Your objective – Starting at the line with "# ArgoWorkflows::IoArgoprojEventsV1alpha1Status" and going on through the line with "optional, icon for", reproduce each line in the records below exactly and nothing more.

*** Opening Data supplied ***

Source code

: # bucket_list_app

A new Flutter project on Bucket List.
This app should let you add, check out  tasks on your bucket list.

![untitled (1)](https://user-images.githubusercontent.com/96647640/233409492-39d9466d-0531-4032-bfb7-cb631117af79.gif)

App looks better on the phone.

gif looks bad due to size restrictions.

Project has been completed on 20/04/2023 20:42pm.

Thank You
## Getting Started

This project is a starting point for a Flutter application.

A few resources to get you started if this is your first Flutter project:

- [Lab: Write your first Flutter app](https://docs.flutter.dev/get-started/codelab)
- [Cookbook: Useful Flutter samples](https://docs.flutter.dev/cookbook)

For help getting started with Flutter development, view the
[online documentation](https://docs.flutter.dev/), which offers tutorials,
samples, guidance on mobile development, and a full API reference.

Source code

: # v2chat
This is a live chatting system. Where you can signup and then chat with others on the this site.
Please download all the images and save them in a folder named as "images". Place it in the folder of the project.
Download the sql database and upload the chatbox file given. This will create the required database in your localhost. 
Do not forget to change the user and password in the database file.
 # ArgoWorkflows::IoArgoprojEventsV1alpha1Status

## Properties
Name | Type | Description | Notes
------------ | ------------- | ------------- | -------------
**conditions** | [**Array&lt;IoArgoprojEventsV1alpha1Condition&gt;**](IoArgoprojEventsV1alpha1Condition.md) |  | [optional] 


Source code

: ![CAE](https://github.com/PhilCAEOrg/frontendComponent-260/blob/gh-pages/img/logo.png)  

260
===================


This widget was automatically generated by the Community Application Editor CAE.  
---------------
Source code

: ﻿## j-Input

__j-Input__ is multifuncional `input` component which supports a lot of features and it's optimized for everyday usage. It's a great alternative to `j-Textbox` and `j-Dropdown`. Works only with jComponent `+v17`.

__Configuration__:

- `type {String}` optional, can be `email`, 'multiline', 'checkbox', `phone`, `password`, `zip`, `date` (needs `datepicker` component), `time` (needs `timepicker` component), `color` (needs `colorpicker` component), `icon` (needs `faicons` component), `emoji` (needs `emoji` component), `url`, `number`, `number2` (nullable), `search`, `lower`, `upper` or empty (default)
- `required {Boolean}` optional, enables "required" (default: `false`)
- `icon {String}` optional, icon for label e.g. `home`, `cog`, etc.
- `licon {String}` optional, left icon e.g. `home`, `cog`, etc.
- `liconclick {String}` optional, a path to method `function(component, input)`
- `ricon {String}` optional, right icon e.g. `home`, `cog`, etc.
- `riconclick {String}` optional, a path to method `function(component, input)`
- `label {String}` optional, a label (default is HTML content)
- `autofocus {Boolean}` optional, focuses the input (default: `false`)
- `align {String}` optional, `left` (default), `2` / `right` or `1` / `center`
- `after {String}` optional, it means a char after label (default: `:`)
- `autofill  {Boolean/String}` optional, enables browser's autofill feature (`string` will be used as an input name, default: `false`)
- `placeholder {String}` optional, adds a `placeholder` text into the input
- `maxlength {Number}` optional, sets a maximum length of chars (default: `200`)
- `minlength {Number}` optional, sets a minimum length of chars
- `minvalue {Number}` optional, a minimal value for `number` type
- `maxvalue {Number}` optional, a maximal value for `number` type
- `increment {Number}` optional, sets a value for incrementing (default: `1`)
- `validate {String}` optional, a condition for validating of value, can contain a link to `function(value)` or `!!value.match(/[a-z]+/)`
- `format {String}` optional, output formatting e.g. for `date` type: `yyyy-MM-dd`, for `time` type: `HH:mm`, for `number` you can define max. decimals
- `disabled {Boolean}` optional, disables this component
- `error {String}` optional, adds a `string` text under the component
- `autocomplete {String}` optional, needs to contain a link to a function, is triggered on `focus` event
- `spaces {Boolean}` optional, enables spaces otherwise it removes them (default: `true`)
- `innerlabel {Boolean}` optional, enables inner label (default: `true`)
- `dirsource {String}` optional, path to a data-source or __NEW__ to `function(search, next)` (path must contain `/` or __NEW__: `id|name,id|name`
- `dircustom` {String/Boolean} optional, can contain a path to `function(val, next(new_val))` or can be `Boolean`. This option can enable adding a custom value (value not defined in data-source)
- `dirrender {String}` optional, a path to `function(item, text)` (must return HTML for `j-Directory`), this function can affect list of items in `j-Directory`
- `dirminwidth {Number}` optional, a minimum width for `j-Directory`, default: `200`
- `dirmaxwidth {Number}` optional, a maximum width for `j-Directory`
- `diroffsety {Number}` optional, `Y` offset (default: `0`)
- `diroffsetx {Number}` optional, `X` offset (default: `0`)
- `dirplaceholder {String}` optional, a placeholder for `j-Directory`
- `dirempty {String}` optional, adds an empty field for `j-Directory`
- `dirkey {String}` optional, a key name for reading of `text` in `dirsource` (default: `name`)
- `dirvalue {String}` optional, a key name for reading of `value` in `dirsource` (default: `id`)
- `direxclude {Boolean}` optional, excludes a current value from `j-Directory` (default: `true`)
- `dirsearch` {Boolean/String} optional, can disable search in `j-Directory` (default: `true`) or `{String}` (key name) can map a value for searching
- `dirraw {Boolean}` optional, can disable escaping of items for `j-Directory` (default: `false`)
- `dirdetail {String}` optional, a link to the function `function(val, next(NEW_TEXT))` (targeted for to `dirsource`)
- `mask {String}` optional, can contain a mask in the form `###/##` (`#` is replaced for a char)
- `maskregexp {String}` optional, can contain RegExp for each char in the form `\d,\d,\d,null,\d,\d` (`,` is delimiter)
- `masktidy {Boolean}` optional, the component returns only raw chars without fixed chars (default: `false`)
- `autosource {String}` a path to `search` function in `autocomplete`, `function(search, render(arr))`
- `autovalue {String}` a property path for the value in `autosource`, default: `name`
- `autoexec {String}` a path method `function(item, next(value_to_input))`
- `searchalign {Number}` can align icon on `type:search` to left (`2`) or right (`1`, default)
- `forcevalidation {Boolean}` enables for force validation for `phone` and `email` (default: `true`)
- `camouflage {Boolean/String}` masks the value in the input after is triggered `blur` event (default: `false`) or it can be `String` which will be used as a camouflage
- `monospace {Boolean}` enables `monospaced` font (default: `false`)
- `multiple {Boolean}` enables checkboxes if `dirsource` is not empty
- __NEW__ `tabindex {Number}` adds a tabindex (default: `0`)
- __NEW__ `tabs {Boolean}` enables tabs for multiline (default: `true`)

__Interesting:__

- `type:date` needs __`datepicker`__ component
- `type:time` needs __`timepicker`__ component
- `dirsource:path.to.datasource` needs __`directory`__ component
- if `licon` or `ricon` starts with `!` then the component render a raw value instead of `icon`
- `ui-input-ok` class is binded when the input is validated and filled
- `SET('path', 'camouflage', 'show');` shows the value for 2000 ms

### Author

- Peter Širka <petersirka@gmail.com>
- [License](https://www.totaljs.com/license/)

*** Closing Data supplied ***

Response area –
 # ArgoWorkflows::IoArgoprojEventsV1alpha1Status

## Properties
Name | Type | Description | Notes
------------ | ------------- | ------------- | -------------
**conditions** | [**Array&lt;IoArgoprojEventsV1alpha1Condition&gt;**](IoArgoprojEventsV1alpha1Condition.md) |  | [optional] 


Source code

: ![CAE](https://github.com/PhilCAEOrg/frontendComponent-260/blob/gh-pages/img/logo.png)  

260
===================


This widget was automatically generated by the Community Application Editor CAE.  
---------------
Source code

: ﻿## j-Input

__j-Input__ is multifuncional `input` component which supports a lot of features and it's optimized for everyday usage. It's a great alternative to `j-Textbox` and `j-Dropdown`. Works only with jComponent `+v17`.

__Configuration__:

- `type {String}` optional, can be `email`, 'multiline', 'checkbox', `phone`, `password`, `zip`, `date` (needs `datepicker` component), `time` (needs `timepicker` component), `color` (needs `colorpicker` component), `icon` (needs `faicons` component), `emoji` (needs `emoji` component), `url`, `number`, `number2` (nullable), `search`, `lower`, `upper` or empty (default)
- `required {Boolean}` optional, enables "required" (default: `false`)
- `icon {String}` optional, icon for label e.g. `home`, `cog`, etc.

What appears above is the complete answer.